Salah satu pertanyaan publik adalah masa menunggu atau waiting period. Untuk individu, masa tunggu paling lama 30 hari kalender sebelum polis efektif. Untuk penyakit kritis, kronis, atau khusus, masa tunggu ditetapkan 6 bulan.
“Jadi 6 bulan baru bisa mengajukan klaim untuk yang kritis, kronis, dan khusus,” jelasnya. Sebelumnya masa tunggu 12 bulan. Ogi menyebut perubahan ini dilakukan karena jika masa tunggu 12 bulan, nasabah sudah membayar premi namun belum bisa menikmati manfaat.
Masa tunggu hanya berlaku pada periode pertanggungan pertama. Jika polis diperpanjang, tidak ada lagi masa tunggu. Aturan untuk polis kumpulan mengacu pada perjanjian antara pemegang polis dan perusahaan.
Isu lain yang sering ditanyakan adalah penetapan premi dan repricing. Ogi menegaskan repricing tidak bisa dilakukan setiap saat.
“Nah ini kami atur bahwa itu tidak bisa,” tegasnya. Kontrak harus berjalan sekurang-kurangnya satu tahun. Perubahan premi baru berlaku pada saat kontrak diperpanjang atau berakhir.
Ogi juga memaparkan skema koordinasi antar penyelenggara jaminan atau Coordination of Benefit (COB) sesuai Keputusan Menteri Kesehatan. Ada dua jalur klaim bagi pemegang polis yang juga peserta aktif Jaminan Kesehatan Nasional.
Jalur pertama melalui fasilitas kesehatan tingkat pertama. Pertanggungan mengikuti prosedur BPJS Kesehatan, critical pathway, dan medical efikasi. Besaran pertanggungan 250% dikalikan tarif JKN. BPJS Kesehatan membayar 75% dari 250% dan perusahaan asuransi membayar maksimal 175%.
Jalur kedua memungkinkan pemegang polis langsung menuju rumah sakit komersial tanpa rujukan fasilitas tingkat pertama. Syaratnya peserta harus aktif di JKN.
“Untuk yang jalur bawah ini bisa langsung dilayani oleh rumah sakit dan perusahaan asuransi bisa menanggung sampai dengan 250%,” jelas Ogi. Skema ini dinilai lebih jelas dalam koordinasi antara JKN dan asuransi komersial untuk memberi opsi yang lebih cepat dan murah.

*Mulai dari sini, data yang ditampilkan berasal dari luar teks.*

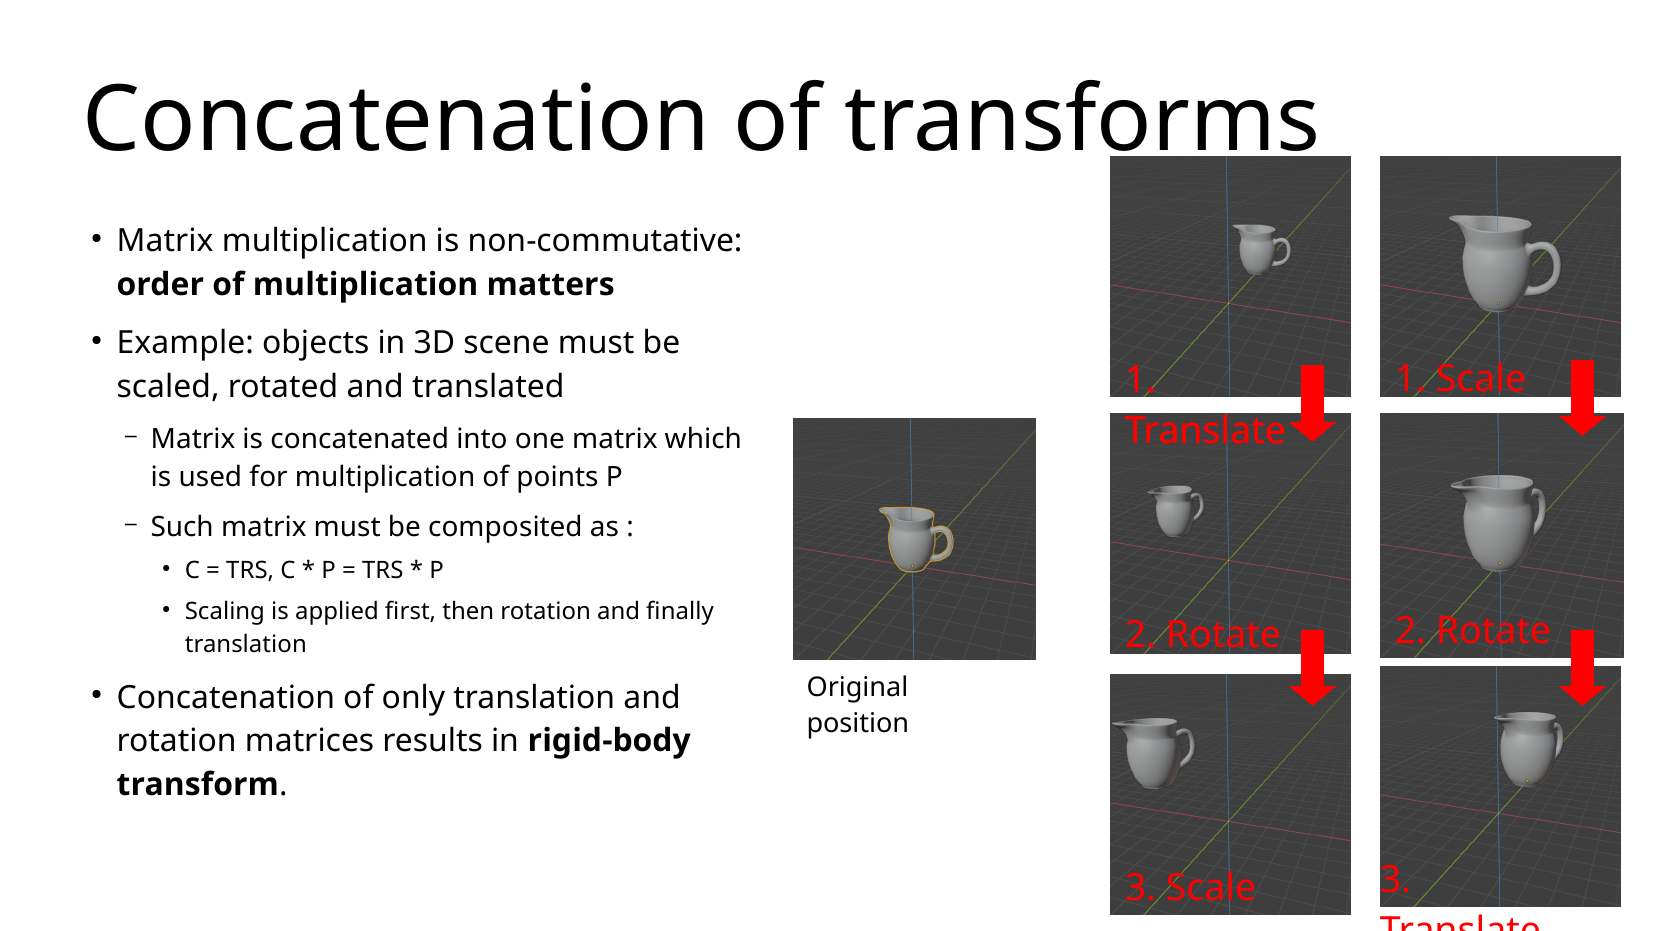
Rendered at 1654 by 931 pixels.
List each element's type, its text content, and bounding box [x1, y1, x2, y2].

text_box 1. Translate [1110, 345, 1306, 407]
list Matrix multiplication is non-commutative: order of multiplication matters Example: objects in 3D scene must be scaled, rotated and translated Matrix is concatenated into one matrix which is used for multiplication of points P Such matrix must be composited as : C = TRS, C * P = TRS * P Scaling is applied first, then rotation and finally translation Concatenation of only translation and rotation matrices results in rigid-body transform. [82, 217, 751, 856]
text_box [1560, 360, 1606, 436]
text_box [1560, 630, 1606, 706]
text_box Original position [791, 659, 1017, 709]
text_box 3. Scale [1110, 853, 1306, 915]
text_box 3. Translate [1365, 845, 1561, 907]
picture [1110, 674, 1351, 915]
text_box [1290, 365, 1336, 441]
picture [1380, 156, 1621, 397]
picture [1110, 413, 1351, 655]
text_box 2. Rotate [1110, 600, 1306, 662]
text_box 1. Scale [1380, 343, 1576, 406]
text_box [1290, 630, 1336, 706]
picture [1380, 666, 1621, 907]
picture [1110, 156, 1351, 397]
picture [1380, 413, 1624, 658]
picture [793, 418, 1036, 661]
title Concatenation of transforms [82, 37, 1571, 193]
text_box 2. Rotate [1380, 596, 1576, 658]
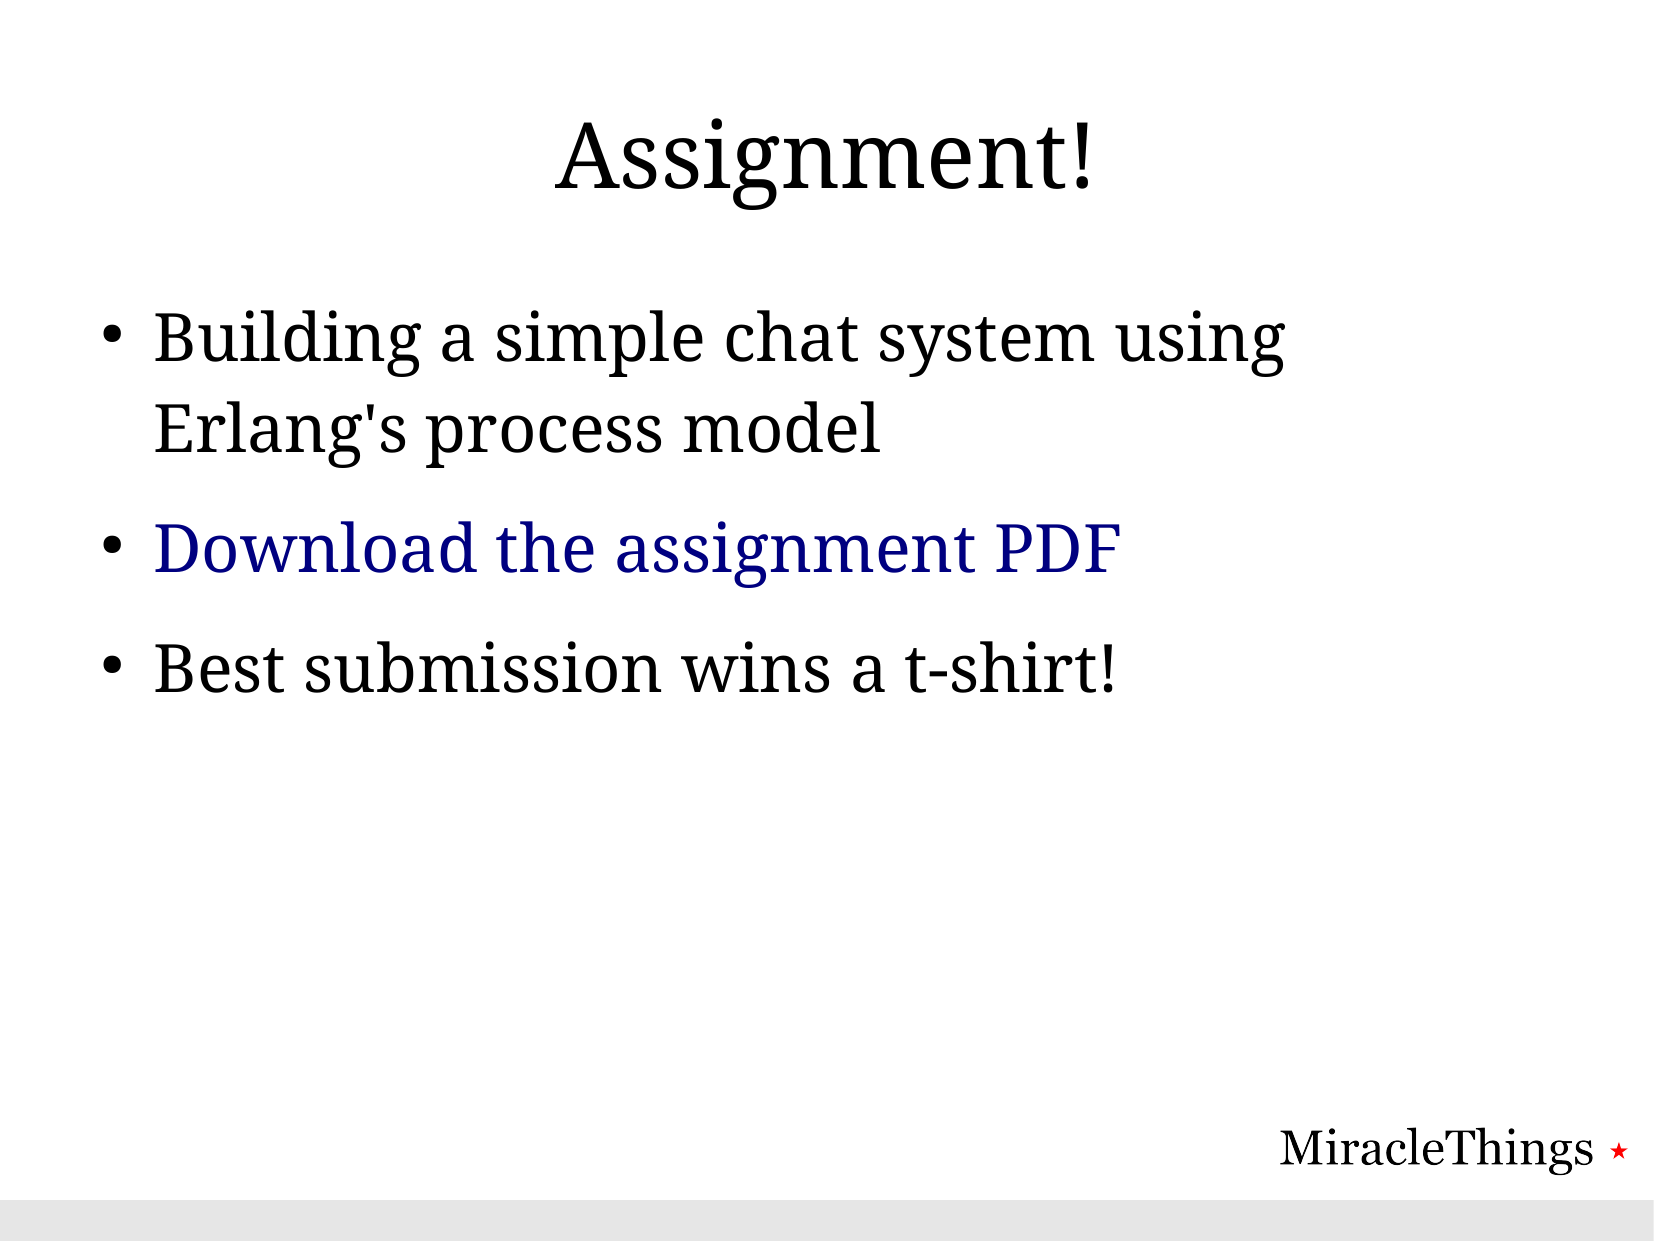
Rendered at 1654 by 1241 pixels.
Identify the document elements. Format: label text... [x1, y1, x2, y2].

title Assignment! [82, 49, 1571, 257]
list Building a simple chat system using Erlang's process model Download the assignment PDF Best submission wins a t-shirt! [82, 290, 1538, 1010]
picture [1248, 1054, 1654, 1200]
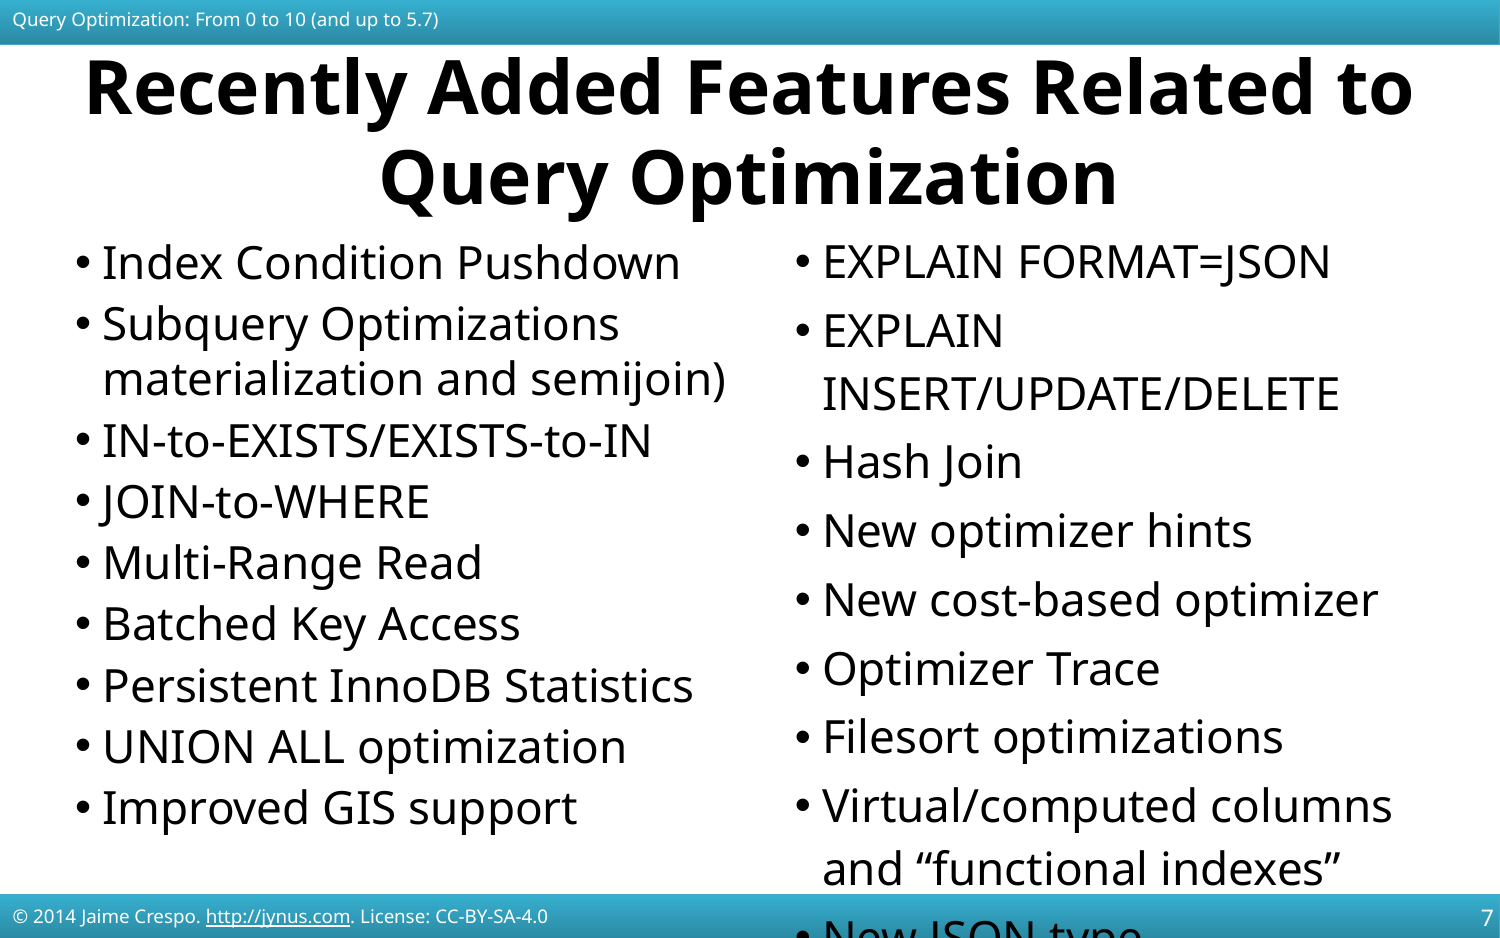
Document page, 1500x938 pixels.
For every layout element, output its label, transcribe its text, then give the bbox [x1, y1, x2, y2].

text_box EXPLAIN FORMAT=JSON EXPLAIN INSERT/UPDATE/DELETE Hash Join New optimizer hints New cost-based optimizer Optimizer Trace Filesort optimizations Virtual/computed columns and “functional indexes” New JSON type [780, 222, 1441, 868]
title Recently Added Features Related to Query Optimization [75, 41, 1425, 219]
list Index Condition Pushdown Subquery Optimizations materialization and semijoin) IN-to-EXISTS/EXISTS-to-IN JOIN-to-WHERE Multi-Range Read Batched Key Access Persistent InnoDB Statistics UNION ALL optimization Improved GIS support [75, 233, 736, 856]
slide_number [1389, 896, 1490, 935]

Ogi berharap proses harmonisasi di Kementerian Hukum segera selesai. Aturan ini ditargetkan efektif pada 1 Januari 2026.
“Kami berharap bahwa proses di Kementerian Hukum bisa berjalan cepat, harmonisasinya, tinggal menunggu hari-hari terakhir di bulan Desember ini sehingga 1 Januari 2026 POJK-nya sudah efektif bisa dijalankan,” ujarnya.